**TUGAS YANG DIKERJAKAN**
Dalam berita tentang kasus pencabulan di pondok pesantren Tenggarong Seberang, berapa lama vonis penjara terdakwa setelah putusan banding?

**KUTIPAN TEKS**
Distriknews.co Tenggarong – Jaksa Penuntut Umum (JPU) dalam kasus pencabulan di pondok pesantren Tenggarong Seberang, Fitri Ira Purnawati, menyampaikan tanggapan atas putusan banding yang menurunkan vonis terdakwa dari 15 tahun menjadi 13 tahun penjara, Rabu (22/4/2026).
Fitri mengakui adanya rasa prihatin terhadap putusan tersebut, meskipun sebagian besar pertimbangan dari pihak penuntut umum tetap diakomodasi oleh majelis hakim.
“Ya, memang sedih juga melihat putusannya turun menjadi 13 tahun. Kami sendiri juga tidak mengetahui secara pasti apa yang menjadi pertimbangan majelis hakim,” ujarnya.
Ia menjelaskan, perubahan dalam putusan banding hanya terjadi pada besaran pidana penjara. Sementara itu, untuk restitusi terhadap korban tetap dikabulkan dan bahkan menguatkan putusan di tingkat sebelumnya.
“Yang berubah itu hanya vonis pidananya saja, dari 15 tahun menjadi 13 tahun. Untuk restitusi tetap dikabulkan,” jelasnya.
Menurutnya, pihak keluarga korban juga mempertanyakan alasan di balik penurunan hukuman tersebut. Namun, Fitri menegaskan bahwa hal itu merupakan kewenangan majelis hakim yang memiliki pertimbangan hukum tersendiri dalam mengambil keputusan.
“Kami sampaikan kepada keluarga korban bahwa itu adalah kewenangan hakim. Secara umum, pertimbangan dari penuntut umum sebenarnya sudah diakomodir,” katanya.
Terkait langkah hukum selanjutnya, Fitri menyebut pihaknya masih menunggu apakah terdakwa atau penasihat hukumnya akan mengajukan kasasi ke Mahkamah Agung. Jika upaya tersebut dilakukan oleh pihak terdakwa, maka JPU juga akan mengajukan kasasi sebagai bentuk respons.
“Kalau pihak terdakwa mengajukan kasasi, tentu kami juga akan melakukan hal yang sama,” tegasnya.
Namun demikian, ia menambahkan bahwa berdasarkan aturan internal kejaksaan, JPU tidak wajib mengajukan kasasi apabila putusan pengadilan masih berada di atas dua pertiga dari tuntutan yang diajukan sebelumnya.
“Dalam kasus ini, vonis 13 tahun masih di atas dua pertiga dari tuntutan kami, sehingga tidak ada kewajiban bagi kami untuk langsung mengajukan kasasi,” jelas Fitri.
Meski begitu, kekhawatiran dari pihak keluarga korban tetap menjadi perhatian, terutama jika ada kemungkinan hukuman kembali berkurang apabila terdakwa mengajukan kasasi.
Fitri menyebut, batas waktu pengajuan kasasi adalah 14 hari sejak pemberitahuan putusan banding. Dengan putusan yang disampaikan pada 21 April 2026, maka tenggat waktu pengajuan kasasi diperkirakan berlangsung hingga awal Mei mendatang.
“Kita tunggu saja perkembangan dalam waktu tersebut,” pungkasnya.

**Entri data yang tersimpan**
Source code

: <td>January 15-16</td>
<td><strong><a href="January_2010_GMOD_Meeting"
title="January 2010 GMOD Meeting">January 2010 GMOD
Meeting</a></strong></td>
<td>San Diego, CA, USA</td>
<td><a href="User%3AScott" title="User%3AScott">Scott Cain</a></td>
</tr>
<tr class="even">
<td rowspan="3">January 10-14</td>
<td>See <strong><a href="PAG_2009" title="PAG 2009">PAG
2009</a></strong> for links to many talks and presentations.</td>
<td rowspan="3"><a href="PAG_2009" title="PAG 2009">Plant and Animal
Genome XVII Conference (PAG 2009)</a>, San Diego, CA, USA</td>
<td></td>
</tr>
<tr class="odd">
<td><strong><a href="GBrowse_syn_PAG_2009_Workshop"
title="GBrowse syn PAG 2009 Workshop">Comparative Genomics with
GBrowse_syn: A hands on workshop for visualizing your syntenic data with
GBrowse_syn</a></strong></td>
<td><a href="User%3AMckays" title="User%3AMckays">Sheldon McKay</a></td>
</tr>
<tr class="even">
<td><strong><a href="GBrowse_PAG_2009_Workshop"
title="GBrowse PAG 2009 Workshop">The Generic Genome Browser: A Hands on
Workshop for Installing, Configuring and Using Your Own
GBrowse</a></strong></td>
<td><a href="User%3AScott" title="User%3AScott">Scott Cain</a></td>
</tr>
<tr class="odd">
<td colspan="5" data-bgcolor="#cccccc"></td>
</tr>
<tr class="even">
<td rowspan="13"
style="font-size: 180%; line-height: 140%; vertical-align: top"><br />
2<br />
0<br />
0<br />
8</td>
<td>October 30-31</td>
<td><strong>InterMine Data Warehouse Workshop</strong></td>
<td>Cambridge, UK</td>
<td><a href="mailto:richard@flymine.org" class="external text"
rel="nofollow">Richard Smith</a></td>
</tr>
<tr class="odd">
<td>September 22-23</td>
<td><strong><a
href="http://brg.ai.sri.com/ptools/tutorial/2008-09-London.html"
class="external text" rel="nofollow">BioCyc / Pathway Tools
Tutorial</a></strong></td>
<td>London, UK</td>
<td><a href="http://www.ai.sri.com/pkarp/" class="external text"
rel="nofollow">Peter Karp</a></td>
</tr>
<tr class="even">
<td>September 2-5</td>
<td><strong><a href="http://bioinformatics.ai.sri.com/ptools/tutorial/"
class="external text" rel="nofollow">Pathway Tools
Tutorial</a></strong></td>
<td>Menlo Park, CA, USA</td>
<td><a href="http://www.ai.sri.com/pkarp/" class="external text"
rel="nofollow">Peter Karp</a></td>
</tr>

**JAWABAN**
13 tahun penjara, turun dari 15 tahun.